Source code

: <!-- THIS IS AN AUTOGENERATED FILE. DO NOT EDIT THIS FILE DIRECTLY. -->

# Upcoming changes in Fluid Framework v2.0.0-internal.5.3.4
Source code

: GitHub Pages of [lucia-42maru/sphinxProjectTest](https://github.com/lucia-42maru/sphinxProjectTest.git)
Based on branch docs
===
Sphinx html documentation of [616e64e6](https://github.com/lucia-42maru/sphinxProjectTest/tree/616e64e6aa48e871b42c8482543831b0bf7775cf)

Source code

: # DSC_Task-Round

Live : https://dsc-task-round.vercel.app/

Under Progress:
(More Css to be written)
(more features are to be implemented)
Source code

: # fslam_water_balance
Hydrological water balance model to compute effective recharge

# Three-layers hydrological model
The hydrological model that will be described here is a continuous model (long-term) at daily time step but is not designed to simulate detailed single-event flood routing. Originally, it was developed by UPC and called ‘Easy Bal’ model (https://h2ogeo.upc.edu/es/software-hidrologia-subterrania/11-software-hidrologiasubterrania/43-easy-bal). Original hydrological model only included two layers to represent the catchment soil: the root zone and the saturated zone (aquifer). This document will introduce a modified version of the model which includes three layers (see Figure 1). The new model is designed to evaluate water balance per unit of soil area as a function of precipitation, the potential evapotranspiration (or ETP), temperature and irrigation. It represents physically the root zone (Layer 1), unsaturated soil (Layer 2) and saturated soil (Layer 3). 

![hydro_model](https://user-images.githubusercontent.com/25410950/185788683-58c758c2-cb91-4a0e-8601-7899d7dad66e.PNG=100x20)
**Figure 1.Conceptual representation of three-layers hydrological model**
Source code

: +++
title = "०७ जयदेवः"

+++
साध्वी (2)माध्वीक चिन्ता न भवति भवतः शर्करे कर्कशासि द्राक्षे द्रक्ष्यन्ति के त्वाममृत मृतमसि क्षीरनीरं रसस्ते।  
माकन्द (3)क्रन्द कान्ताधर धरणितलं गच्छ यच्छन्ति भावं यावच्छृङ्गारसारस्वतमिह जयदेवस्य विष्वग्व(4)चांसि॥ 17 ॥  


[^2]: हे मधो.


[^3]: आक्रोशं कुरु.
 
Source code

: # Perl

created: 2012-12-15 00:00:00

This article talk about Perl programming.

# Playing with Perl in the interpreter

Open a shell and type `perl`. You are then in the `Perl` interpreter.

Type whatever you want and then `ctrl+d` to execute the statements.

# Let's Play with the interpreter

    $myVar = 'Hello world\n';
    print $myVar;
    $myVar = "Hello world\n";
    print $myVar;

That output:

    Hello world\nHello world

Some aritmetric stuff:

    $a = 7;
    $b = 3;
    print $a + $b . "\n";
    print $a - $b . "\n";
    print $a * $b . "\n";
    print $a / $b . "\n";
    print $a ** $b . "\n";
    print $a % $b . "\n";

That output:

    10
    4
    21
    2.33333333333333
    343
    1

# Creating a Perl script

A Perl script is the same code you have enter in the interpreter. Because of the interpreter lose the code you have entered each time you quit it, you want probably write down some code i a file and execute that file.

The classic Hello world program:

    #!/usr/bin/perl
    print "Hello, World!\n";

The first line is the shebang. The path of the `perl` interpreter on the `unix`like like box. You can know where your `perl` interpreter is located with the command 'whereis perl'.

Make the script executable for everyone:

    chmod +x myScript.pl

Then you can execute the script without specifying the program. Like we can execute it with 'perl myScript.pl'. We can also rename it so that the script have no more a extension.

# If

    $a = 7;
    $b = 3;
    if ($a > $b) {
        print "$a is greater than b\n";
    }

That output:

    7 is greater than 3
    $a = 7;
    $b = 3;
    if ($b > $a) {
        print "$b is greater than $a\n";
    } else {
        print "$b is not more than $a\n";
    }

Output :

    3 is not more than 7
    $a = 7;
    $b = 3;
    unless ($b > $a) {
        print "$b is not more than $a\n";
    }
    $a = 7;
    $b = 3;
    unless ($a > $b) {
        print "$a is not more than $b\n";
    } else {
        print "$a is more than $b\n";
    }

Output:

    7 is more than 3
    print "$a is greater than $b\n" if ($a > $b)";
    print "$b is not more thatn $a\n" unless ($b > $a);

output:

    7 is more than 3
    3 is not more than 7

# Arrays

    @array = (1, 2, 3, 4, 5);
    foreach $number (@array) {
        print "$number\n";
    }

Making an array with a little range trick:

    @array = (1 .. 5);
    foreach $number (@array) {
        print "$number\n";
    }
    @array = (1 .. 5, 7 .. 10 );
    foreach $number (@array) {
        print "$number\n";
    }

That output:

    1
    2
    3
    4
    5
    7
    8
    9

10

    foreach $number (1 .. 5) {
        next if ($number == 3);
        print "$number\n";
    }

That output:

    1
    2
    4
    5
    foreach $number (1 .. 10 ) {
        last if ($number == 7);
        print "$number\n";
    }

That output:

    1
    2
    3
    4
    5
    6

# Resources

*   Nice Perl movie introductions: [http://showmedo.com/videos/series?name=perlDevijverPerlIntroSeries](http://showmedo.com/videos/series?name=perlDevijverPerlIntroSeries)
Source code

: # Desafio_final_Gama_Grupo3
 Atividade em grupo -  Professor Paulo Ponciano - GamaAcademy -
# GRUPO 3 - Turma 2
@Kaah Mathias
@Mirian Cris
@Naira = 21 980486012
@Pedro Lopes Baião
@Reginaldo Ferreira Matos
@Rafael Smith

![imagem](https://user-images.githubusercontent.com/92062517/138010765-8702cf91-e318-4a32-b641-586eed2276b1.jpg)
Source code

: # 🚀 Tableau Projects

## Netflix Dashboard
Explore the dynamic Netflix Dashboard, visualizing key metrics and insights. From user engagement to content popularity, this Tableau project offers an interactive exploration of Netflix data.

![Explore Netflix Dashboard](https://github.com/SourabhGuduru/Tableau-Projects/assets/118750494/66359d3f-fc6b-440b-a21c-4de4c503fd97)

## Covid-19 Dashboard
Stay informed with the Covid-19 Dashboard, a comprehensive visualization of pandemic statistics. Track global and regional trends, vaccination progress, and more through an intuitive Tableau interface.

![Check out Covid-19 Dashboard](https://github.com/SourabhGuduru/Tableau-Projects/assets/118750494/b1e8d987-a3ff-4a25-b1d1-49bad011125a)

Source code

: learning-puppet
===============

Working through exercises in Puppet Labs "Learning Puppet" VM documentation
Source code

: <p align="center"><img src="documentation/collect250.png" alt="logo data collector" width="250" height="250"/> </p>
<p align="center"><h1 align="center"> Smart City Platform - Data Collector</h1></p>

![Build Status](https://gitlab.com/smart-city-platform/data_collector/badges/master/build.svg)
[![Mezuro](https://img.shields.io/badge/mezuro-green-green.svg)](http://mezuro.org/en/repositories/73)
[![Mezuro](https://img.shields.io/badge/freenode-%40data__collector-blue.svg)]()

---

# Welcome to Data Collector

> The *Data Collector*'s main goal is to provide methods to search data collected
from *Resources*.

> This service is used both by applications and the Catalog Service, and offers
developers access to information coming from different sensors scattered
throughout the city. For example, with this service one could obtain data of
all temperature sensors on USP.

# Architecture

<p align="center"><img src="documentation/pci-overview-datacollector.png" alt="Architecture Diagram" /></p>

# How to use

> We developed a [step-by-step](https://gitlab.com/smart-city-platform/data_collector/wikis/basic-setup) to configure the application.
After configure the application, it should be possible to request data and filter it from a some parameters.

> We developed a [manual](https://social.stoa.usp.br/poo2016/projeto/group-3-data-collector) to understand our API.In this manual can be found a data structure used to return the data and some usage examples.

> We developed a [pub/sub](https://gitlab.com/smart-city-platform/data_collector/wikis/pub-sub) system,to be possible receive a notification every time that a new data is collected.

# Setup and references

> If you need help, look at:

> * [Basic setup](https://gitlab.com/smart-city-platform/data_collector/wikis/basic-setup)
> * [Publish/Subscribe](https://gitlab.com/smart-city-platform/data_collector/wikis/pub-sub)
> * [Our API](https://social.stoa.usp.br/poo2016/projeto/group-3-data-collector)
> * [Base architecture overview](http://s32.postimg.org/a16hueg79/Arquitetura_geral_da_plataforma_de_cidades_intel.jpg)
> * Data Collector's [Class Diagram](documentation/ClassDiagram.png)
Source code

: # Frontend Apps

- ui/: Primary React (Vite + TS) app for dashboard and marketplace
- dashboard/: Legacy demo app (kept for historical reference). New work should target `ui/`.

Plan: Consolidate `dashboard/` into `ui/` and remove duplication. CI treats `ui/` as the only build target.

-----

Restate verbatim the first line above and all lines after it through the line containing "Open a shell"; omit the rest.

● COMPLETED EXERCISE:
Source code

: <!-- THIS IS AN AUTOGENERATED FILE. DO NOT EDIT THIS FILE DIRECTLY. -->

# Upcoming changes in Fluid Framework v2.0.0-internal.5.3.4
Source code

: GitHub Pages of [lucia-42maru/sphinxProjectTest](https://github.com/lucia-42maru/sphinxProjectTest.git)
Based on branch docs
===
Sphinx html documentation of [616e64e6](https://github.com/lucia-42maru/sphinxProjectTest/tree/616e64e6aa48e871b42c8482543831b0bf7775cf)

Source code

: # DSC_Task-Round

Live : https://dsc-task-round.vercel.app/

Under Progress:
(More Css to be written)
(more features are to be implemented)
Source code

: # fslam_water_balance
Hydrological water balance model to compute effective recharge

# Three-layers hydrological model
The hydrological model that will be described here is a continuous model (long-term) at daily time step but is not designed to simulate detailed single-event flood routing. Originally, it was developed by UPC and called ‘Easy Bal’ model (https://h2ogeo.upc.edu/es/software-hidrologia-subterrania/11-software-hidrologiasubterrania/43-easy-bal). Original hydrological model only included two layers to represent the catchment soil: the root zone and the saturated zone (aquifer). This document will introduce a modified version of the model which includes three layers (see Figure 1). The new model is designed to evaluate water balance per unit of soil area as a function of precipitation, the potential evapotranspiration (or ETP), temperature and irrigation. It represents physically the root zone (Layer 1), unsaturated soil (Layer 2) and saturated soil (Layer 3). 

![hydro_model](https://user-images.githubusercontent.com/25410950/185788683-58c758c2-cb91-4a0e-8601-7899d7dad66e.PNG=100x20)
**Figure 1.Conceptual representation of three-layers hydrological model**
Source code

: +++
title = "०७ जयदेवः"

+++
साध्वी (2)माध्वीक चिन्ता न भवति भवतः शर्करे कर्कशासि द्राक्षे द्रक्ष्यन्ति के त्वाममृत मृतमसि क्षीरनीरं रसस्ते।  
माकन्द (3)क्रन्द कान्ताधर धरणितलं गच्छ यच्छन्ति भावं यावच्छृङ्गारसारस्वतमिह जयदेवस्य विष्वग्व(4)चांसि॥ 17 ॥  


[^2]: हे मधो.


[^3]: आक्रोशं कुरु.
 
Source code

: # Perl

created: 2012-12-15 00:00:00

This article talk about Perl programming.

# Playing with Perl in the interpreter

Open a shell and type `perl`. You are then in the `Perl` interpreter.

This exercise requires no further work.